**WORK ITEM**
Update the passage of the Bear Stearns text starting at "He was a penny-pincher" and ending at "investors from financial Armageddon.", putting "remarkable" in place of "dazzling".

----- EXTRACT TO READ

Street Fighters: The Last 72 Hours of Bear Stearns, the Toughest Firm on Wall Street by Kate Kelly, is the definitive account of a once-great firm's demise, and the human folly that led to the worst financial crisis since the 1930s.

With a style as riveting as it is enlightening, Street Fighters is the definitive account of a once-great firm's demise, and the human folly that led to the worst financial crisis since the 1930s.

Meet the street fighters of Bear Stearns . . .

Jimmy Cayne, chairman

The ultimate PSD, Cayne spent four decades at Bear, eventually becoming its public face. But his narrow approach to the business—combined with a penchant for frequent vacations and edgy behavior—eroded trust in the company when it was desperately needed.

Alan Schwartz, chief executive officer

A career investment banker, Schwartz was at a conference in Palm Beach when the run on his company took off. In the days that followed, he struck outsiders as a "deer in the headlights," unable to employ the savvy deal-making skills he had spent years honing.

Sam Molinaro, chief financial officer

The hopelessly disorganized CFO continued to assert that Bear's liquidity was strong, even as he privately feared the worst. Even with investors and lenders demanding answers, his hardest call to field came from his eldest daughter, who was crying after hearing of Bear's death spiral.

Alan "Ace" Greenberg, director and former CEO

He was a penny-pincher and an amateur philosopher whose careful management took the firm to dazzling heights. But after being unseated in a palace coup, he could only watch helplessly as his beloved firm crashed.

. . . and their adversaries:

Tim Geithner, president of the Federal Reserve Bank of New York

Baffled that other regulators had not seen Bear's problems coming, Geithner and a small group of associates faced the task of saving investors from financial Armageddon.

Hank Paulson, Treasury secretary

Irate over Bear's myopic management, the Treasury secretary wanted company officials to pay for their greed and inattention. But to prevent disaster in the markets, he encouraged an unheard-of government bailout at odds with his own principles.

Jamie Dimon, CEO of J.P. Morgan Chase

Buying Bear was the most wrenching deal of this shrewd and sharp-tongued executive's career. To capture a coveted collection of businesses, he went mano a mano with both Bear and the federal government.

----------
----- DATA EXTRACTS

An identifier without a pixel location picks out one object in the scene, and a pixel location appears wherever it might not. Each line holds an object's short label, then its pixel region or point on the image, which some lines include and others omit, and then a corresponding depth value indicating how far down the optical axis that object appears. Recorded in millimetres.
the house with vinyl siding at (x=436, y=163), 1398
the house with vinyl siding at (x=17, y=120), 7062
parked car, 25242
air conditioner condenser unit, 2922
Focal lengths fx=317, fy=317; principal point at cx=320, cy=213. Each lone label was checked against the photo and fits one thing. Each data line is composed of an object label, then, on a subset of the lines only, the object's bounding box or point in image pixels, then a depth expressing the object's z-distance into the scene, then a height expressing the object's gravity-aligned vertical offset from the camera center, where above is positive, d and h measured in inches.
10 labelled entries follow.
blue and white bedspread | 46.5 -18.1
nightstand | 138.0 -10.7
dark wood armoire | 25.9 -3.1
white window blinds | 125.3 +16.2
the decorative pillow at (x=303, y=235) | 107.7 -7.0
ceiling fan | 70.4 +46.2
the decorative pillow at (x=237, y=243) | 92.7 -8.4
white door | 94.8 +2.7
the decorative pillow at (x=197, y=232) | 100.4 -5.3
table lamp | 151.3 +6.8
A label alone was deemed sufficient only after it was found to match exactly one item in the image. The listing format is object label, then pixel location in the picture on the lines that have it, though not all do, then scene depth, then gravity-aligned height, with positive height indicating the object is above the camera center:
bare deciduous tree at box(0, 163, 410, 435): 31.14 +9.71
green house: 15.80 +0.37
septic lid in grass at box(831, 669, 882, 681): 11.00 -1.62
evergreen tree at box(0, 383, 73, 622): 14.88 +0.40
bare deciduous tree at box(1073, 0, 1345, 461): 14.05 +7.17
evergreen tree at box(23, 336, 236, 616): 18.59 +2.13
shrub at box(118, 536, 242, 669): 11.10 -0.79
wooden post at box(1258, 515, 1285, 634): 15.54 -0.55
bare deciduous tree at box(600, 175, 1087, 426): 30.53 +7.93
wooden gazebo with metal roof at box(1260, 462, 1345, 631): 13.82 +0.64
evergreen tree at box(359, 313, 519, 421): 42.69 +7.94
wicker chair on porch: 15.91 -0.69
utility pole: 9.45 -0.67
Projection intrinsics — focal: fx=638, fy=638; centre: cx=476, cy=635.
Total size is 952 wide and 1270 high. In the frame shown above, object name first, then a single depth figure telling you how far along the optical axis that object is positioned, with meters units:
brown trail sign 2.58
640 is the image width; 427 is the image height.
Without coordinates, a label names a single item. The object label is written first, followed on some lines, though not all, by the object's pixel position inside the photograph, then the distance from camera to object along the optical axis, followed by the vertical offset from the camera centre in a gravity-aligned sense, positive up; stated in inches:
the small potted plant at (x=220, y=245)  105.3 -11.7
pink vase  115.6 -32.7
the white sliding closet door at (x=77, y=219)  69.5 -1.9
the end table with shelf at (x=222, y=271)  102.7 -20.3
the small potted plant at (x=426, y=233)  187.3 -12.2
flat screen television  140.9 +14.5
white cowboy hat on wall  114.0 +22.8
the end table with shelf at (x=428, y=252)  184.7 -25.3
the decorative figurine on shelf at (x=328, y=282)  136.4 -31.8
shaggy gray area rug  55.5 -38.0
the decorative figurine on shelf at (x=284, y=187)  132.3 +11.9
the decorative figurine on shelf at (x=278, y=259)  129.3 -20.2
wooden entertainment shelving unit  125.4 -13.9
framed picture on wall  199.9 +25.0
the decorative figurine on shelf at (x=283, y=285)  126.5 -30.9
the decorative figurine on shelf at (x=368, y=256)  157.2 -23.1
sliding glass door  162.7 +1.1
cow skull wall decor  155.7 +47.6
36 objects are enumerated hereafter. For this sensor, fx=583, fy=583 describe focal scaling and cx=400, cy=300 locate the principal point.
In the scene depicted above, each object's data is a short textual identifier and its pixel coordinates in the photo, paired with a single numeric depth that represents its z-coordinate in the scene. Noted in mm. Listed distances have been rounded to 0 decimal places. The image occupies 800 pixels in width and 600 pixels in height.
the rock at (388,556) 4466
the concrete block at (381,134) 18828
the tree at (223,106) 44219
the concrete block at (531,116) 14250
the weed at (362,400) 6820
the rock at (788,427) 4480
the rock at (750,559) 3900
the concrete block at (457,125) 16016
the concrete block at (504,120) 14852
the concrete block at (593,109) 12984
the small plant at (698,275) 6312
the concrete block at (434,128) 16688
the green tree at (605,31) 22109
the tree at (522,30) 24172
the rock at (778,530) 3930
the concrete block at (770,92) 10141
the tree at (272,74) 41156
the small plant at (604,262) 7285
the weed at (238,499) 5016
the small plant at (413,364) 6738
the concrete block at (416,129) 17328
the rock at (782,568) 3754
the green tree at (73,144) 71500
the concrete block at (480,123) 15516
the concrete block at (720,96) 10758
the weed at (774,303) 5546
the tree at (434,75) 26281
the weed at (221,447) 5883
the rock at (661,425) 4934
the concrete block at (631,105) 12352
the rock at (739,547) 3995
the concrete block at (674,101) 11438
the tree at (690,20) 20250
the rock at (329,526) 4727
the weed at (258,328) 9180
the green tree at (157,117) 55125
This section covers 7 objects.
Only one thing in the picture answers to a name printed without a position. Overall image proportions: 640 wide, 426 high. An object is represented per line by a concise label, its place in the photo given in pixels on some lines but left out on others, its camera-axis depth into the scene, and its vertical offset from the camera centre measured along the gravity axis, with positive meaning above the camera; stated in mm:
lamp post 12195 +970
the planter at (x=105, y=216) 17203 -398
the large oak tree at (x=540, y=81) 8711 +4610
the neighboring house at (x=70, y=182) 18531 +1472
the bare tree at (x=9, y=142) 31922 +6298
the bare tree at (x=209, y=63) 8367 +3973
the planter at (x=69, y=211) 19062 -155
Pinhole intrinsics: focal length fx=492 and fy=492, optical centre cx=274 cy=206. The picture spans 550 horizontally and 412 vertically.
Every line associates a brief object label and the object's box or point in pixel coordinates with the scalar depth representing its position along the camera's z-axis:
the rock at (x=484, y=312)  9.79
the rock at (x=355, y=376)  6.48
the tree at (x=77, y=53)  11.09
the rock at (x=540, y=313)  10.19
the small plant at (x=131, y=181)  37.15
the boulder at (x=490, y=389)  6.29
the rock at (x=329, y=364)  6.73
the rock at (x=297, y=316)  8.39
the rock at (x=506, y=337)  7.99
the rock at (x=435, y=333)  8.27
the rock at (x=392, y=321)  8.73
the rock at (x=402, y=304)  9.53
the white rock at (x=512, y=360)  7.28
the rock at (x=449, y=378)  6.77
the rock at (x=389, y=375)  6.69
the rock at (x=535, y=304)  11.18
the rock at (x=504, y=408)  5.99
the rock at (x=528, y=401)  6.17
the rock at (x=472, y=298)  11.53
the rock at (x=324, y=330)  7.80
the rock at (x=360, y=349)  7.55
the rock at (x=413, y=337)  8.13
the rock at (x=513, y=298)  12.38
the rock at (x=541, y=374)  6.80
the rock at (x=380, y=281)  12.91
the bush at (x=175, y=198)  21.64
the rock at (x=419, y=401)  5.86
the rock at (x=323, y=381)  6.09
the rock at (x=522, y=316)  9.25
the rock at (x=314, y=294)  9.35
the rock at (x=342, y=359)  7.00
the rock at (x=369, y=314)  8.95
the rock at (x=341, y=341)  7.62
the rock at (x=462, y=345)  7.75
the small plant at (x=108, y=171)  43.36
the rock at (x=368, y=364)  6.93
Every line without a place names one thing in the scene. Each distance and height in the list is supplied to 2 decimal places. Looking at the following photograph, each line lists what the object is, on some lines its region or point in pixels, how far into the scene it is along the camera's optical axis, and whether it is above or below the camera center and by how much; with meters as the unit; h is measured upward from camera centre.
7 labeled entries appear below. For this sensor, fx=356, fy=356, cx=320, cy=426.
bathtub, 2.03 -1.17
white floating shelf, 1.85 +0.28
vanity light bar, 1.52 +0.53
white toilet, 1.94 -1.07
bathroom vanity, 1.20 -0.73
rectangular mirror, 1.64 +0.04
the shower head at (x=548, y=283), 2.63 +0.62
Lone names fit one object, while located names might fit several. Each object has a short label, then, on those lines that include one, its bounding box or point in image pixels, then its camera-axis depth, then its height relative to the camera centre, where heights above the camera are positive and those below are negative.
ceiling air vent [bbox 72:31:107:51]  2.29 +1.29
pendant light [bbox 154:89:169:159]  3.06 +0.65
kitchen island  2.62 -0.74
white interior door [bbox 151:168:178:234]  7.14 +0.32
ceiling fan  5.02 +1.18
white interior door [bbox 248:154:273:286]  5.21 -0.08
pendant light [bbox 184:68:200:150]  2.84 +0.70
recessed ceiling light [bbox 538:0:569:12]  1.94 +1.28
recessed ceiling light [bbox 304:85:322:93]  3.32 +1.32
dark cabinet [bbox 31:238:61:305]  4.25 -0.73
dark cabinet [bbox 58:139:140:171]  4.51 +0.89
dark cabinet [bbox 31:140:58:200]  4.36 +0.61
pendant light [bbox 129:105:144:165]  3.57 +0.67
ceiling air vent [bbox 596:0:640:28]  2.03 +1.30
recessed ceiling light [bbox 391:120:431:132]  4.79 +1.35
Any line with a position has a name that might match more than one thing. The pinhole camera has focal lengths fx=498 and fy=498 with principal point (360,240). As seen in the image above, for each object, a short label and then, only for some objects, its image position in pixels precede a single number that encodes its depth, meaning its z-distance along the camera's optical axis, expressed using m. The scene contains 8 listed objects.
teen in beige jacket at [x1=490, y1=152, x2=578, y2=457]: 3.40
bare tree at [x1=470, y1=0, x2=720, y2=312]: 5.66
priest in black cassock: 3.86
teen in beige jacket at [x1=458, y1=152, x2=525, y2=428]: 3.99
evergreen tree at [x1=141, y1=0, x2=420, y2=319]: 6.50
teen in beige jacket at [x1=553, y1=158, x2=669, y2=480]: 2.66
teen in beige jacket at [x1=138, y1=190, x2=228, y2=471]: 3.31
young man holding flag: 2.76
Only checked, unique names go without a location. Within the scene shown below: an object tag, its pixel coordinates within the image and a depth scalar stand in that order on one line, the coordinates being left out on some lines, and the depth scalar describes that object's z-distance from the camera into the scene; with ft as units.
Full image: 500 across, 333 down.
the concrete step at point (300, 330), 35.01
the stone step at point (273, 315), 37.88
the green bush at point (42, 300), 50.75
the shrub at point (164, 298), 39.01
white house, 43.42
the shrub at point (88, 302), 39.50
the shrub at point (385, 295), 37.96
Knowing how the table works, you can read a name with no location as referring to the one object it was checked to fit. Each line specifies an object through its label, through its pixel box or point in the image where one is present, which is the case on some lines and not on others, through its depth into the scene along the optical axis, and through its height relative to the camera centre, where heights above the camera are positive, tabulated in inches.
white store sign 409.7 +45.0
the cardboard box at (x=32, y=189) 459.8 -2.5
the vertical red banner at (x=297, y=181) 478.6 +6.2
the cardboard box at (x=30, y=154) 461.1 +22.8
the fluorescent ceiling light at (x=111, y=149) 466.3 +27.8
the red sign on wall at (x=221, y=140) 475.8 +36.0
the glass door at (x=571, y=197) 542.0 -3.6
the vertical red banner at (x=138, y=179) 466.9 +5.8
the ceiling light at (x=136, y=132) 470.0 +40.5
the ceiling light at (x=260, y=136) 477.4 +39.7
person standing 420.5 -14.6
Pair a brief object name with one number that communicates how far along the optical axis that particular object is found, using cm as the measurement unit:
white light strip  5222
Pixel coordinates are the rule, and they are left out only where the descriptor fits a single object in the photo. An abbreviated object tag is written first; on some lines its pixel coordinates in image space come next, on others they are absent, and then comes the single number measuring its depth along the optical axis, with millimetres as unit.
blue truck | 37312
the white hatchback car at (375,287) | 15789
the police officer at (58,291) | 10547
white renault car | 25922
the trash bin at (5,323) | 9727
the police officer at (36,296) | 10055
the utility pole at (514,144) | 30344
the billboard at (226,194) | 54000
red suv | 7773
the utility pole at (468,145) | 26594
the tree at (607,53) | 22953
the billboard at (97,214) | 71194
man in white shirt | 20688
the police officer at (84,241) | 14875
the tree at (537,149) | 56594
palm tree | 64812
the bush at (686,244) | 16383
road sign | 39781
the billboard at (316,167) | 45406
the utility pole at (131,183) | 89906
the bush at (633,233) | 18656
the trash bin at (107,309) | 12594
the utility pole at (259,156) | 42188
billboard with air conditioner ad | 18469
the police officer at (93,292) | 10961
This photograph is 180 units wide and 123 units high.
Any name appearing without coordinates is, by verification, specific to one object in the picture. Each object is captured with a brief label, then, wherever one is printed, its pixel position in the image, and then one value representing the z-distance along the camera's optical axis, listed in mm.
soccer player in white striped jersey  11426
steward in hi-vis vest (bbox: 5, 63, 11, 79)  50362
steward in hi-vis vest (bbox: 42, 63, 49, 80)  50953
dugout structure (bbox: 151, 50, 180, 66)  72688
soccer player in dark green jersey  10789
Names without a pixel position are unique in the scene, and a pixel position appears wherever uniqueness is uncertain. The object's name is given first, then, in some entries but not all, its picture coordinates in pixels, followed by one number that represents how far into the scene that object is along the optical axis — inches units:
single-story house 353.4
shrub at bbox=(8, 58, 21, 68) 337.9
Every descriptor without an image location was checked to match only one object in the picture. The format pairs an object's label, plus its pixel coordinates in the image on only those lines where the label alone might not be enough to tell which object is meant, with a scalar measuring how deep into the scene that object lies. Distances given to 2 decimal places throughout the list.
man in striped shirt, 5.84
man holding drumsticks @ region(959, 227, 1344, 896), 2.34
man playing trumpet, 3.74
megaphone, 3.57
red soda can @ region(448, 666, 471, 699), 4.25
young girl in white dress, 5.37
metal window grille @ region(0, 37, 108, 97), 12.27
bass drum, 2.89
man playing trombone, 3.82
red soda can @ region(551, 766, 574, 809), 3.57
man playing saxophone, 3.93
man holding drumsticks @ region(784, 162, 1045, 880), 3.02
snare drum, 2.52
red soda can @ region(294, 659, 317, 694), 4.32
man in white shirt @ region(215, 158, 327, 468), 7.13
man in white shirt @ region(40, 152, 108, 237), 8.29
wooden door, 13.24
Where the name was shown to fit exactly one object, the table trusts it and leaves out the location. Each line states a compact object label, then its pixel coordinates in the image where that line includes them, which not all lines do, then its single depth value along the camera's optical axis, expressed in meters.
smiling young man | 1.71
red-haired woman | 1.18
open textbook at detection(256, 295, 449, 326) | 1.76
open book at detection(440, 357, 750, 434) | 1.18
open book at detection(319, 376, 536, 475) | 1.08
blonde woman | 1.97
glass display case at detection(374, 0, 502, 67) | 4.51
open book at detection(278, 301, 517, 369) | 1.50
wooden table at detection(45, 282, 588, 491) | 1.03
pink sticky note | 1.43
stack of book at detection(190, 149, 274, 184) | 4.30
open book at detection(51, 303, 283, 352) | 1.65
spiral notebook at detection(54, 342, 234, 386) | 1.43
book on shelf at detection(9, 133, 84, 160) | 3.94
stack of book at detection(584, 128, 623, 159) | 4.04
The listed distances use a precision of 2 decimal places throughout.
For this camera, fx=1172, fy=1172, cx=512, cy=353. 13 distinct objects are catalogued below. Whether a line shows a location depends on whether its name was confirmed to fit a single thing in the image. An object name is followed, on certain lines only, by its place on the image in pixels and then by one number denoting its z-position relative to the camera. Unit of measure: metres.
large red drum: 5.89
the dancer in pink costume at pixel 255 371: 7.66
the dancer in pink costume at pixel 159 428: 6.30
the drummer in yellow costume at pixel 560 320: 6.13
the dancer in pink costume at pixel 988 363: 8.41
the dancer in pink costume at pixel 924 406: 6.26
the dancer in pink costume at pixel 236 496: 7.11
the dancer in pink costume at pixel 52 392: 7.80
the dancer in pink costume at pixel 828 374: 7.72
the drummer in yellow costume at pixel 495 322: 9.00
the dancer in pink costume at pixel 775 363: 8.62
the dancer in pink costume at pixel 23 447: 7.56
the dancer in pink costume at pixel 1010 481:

----------

**EXERCISE ANSWER**
He was a penny-pincher and an amateur philosopher whose careful management took the firm to remarkable heights. But after being unseated in a palace coup, he could only watch helplessly as his beloved firm crashed.

. . . and their adversaries:

Tim Geithner, president of the Federal Reserve Bank of New York

Baffled that other regulators had not seen Bear's problems coming, Geithner and a small group of associates faced the task of saving investors from financial Armageddon.